The Old Rag Woman, No. 10
1858
From the collection of Cleveland Museum of Art
1858
From the collection of Cleveland Museum of Art
The Old Rag Woman, No. 10 is a 1858 by James McNeill Whistler, a Impressionism work, held at Cleveland Museum of Art.
An old woman stands in a dark doorway, her hunched shape lit from behind. The light catches the rags she wears, making them glow against the shadows. Whistler made this print after moving to Paris, where he saw artists painting everyday people in plain, unglamorous moments. The woman isn’t posing—she’s just there, lost in her own world. The way the light and dark play together gives the scene a quiet drama. If you like this, look up chiaroscuro—the technique of using strong contrasts between light and shadow.

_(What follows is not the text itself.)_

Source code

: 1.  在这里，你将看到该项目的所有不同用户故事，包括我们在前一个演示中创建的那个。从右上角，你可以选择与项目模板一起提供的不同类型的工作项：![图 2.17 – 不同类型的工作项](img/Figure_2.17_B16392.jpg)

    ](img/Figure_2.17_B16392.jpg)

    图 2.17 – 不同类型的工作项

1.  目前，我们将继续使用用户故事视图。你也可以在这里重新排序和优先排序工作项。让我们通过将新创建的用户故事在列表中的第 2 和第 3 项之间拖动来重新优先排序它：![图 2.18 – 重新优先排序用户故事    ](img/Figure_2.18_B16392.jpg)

Whistler's first set of prints, the so-called French Set, included domestic and genre scenes, studies of friends and their children, and glimpses of shadowy figures in backstreets, alleyways, and anonymous interiors. His choice of subject and treatment reflected the American ex-patriot's awareness of modern realist trends in French art. This print, made after Whistler's return to Paris from the Rhine, describes an old woman silhouetted in a doorway, thrown into relief by a shadowed interior. Bent with fatigue, she sits among bundles of scavenged rags, gathered by the poor and sold to…
Read the full account in the museum source.
James Abbott McNeill Whistler was an American painter in oils and watercolor, and printmaker, active during the American Gilded Age and based primarily in the United Kingdom.